(Cuplikan Dokumen):
------------------------------

Nabi Muhammad SAW wafat pada tanggal 12 Rabiulawal tahun 11 H atau tanggal 8 Juni 632 M. saat itu, beliau berumur 63 tahun. Sesaat setelah beliau wafat, situasi di kalangan umat Islam sampai kacau. Hal itu disebabkan Nabi Muhammad SAW tidak menunjuk calon penggantinya secara pasti, dua kelompok yang merasa paling berhak dicalonkan sebagai pengganti Nabi Muhammad SAW adalah kaum Muhajirin dan kaum Anshar.
Kaum muhajirin berpendapat bahwa merekalah yang berhak menggantikan posisi Nabi Muhammad SAW. mereka mengemukakan alasan bahwa kaum Muhajirin adalah orang-orang pertama  yang menerima Islam dan berjuang bersama Nabi Muhammad SAW. Untuk itu, kaum Muhajirin mengusulkan Abu Bakar As-Siddiq sebagai pengganti Nabi Muhammad SAW. Mereka memperkuat usul itu  dengan kenyataan bahwa Abu Bakar adalah orang yang menggantikan Nabi Muhammad SAW menjadi imam shalat ketika beliau sakit.

------------------------------

(Perintah Tugas A):
Tentukan apakah setiap pernyataan berikut sesuai dengan cuplikan dokumen, lalu jawab ya atau tidak dengan mengutip kata-kata penentunya persis dari teks: (i) Nabi Muhammad SAW wafat pada usia 63 tahun; (ii) Nabi Muhammad SAW menunjuk calon penggantinya secara pasti; (iii) kaum Anshar mengusulkan Abu Bakar As-Siddiq sebagai pengganti Nabi Muhammad SAW.

(Data Tercatat):
------------------------------

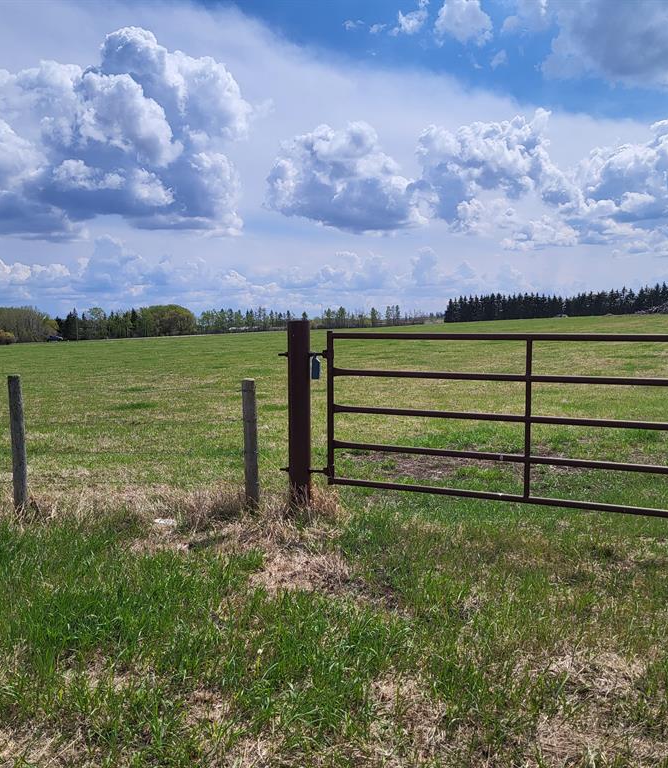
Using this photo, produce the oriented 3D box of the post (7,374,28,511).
[{"bbox_3d":[-2.734,0.519,6.648,0.112,1.174,0.112,-1,4,0],"label":"post"}]

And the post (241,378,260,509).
[{"bbox_3d":[-0.724,0.526,6.649,0.112,1.133,0.112,-1,4,0],"label":"post"}]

------------------------------

(Perintah Tugas B):
Sunting seluruh catatan di atas dengan mengganti "Using this photo" menjadi "Based on this image" dan biarkan bagian lainnya tetap sama. Jangan sertakan gambar dalam jawaban.

(Hasil Latihan A):
(i) Ya: "saat itu, beliau berumur 63 tahun"
(ii) Tidak: "Nabi Muhammad SAW tidak menunjuk calon penggantinya secara pasti"
(iii) Tidak: "kaum Muhajirin mengusulkan Abu Bakar As-Siddiq sebagai pengganti Nabi Muhammad SAW"

(Hasil Latihan B):
Based on this image, produce the oriented 3D box of the post (7,374,28,511).
[{"bbox_3d":[-2.734,0.519,6.648,0.112,1.174,0.112,-1,4,0],"label":"post"}]

And the post (241,378,260,509).
[{"bbox_3d":[-0.724,0.526,6.649,0.112,1.133,0.112,-1,4,0],"label":"post"}]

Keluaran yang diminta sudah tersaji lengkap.